Life and work have looked very distinctive during the pandemic, and technology has taken on a more critical role. For many, socializing takes place through an app called Zoom. That goes for children in school, too. Family hangouts take place outdoors and six feet apart, or on a FaceTime call. Much of these drastic changes could be here for years, even after the Covid-19 vaccine is widely available. For modern humans living through “digital revolution,” new technology has helped usher in new forms of socialization through the internet. It allowed for the formation of online communities and helped enable rapid globalization. These technologically-abetted societal changes arose a slew of what could be called “Luddite reactions,” in that they’re reactions to technological progress.

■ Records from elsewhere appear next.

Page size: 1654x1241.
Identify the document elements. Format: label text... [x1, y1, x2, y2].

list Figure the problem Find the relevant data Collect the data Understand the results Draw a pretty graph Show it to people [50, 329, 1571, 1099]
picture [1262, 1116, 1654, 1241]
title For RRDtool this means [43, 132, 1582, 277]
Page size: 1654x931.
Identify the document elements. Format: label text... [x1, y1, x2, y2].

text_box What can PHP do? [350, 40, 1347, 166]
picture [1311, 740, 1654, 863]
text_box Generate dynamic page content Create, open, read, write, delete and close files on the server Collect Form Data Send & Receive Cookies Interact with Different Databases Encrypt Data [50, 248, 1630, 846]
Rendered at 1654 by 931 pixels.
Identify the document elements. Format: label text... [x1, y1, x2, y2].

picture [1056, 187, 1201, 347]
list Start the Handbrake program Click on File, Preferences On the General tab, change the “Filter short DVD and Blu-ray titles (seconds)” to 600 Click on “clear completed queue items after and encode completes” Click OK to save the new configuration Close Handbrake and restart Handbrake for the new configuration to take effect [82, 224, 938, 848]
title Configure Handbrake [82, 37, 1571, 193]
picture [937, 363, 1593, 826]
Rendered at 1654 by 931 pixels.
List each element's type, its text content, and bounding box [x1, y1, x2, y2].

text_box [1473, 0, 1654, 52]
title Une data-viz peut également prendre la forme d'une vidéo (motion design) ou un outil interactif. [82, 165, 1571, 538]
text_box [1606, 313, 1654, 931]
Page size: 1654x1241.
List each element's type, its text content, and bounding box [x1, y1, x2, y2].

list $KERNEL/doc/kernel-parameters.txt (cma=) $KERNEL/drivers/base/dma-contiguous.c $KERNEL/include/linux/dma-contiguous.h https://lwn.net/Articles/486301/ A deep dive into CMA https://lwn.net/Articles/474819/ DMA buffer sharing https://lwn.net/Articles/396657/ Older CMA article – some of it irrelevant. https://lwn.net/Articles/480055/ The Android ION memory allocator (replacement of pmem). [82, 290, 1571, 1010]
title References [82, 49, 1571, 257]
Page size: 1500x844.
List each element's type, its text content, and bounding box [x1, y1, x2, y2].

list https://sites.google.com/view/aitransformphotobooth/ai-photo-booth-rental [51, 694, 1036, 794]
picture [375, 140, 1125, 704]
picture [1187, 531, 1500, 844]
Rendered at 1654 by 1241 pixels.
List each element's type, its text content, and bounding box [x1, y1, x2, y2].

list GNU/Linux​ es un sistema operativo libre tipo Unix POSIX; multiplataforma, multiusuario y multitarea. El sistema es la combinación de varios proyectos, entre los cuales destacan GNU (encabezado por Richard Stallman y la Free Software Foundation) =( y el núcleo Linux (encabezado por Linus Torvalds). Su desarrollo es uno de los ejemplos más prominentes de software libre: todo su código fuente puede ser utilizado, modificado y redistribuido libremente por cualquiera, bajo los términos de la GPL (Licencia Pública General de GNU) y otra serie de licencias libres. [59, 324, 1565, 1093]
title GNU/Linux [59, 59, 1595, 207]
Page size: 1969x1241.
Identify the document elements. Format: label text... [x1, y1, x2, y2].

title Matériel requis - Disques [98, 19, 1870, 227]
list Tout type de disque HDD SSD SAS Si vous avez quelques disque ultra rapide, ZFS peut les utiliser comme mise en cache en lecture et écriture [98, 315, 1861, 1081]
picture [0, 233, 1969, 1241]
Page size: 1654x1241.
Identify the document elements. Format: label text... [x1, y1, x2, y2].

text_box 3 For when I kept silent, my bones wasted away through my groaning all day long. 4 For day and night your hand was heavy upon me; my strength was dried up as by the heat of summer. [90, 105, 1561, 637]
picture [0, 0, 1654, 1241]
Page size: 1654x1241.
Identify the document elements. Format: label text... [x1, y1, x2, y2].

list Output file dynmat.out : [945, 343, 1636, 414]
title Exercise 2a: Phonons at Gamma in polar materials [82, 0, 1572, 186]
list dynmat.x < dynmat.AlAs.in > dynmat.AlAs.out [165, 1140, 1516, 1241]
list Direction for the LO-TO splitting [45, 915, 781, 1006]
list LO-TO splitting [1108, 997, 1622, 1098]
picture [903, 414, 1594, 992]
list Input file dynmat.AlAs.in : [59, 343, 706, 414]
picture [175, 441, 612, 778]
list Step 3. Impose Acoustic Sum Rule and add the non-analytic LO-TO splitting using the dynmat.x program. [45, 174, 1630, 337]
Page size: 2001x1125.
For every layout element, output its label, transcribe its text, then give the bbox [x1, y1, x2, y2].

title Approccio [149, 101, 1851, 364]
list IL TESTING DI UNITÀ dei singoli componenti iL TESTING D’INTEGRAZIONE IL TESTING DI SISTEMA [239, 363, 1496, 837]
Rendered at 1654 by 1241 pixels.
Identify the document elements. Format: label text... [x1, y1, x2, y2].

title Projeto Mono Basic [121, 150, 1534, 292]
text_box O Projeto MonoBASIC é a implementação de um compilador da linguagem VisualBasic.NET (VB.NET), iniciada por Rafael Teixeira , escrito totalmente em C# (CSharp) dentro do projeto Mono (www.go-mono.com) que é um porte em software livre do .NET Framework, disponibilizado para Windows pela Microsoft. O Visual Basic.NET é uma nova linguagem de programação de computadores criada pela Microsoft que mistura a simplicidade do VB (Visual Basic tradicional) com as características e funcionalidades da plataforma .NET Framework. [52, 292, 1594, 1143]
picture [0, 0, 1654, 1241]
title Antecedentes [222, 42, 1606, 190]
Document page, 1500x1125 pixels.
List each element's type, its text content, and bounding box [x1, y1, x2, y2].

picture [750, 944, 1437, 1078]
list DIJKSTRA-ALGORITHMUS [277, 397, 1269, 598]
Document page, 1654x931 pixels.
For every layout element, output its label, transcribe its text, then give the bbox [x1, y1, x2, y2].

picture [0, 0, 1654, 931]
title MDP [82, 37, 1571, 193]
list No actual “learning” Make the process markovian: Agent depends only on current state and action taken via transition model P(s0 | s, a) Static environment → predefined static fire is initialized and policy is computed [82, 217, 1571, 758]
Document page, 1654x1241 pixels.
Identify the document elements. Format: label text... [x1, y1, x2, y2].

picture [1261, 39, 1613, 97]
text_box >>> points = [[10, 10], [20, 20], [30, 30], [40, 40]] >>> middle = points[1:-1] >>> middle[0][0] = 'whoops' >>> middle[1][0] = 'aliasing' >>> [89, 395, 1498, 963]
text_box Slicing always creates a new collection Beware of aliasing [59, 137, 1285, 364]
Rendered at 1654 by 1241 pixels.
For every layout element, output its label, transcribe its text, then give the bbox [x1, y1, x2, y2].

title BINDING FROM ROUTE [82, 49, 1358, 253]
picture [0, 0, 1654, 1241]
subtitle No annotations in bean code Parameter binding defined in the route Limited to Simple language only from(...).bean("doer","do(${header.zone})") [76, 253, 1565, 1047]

Harvard Business School’s Debora Spar says that’s not surprising.
Spar lays out three major technological revolutions that reshaped human sociability: Agricultural, Industrial, and Digital. She further goes on to say that technological advancements during these periods had, quite literally, revolutionary effects on how people lived their lives. To conclude, have a look at some thought-provoking words about our future.
- “Machines don’t have a morality. Technology doesn’t necessarily have a morality,” she says. “It’s up to us as humans to put the rules in place, to impose our morality on the machines that we create.”
- “Those of us who are living through the digital revolution have a moral obligation to try to bend this arc of history in a moral direction,” “Technology determines lots and lots of things, but we the humans still control the technology.”
- “We are approaching a period where the role of humans as producers is really going to be up for grabs… we have machines to do most of the things that have characterized our identity, kind of forever.”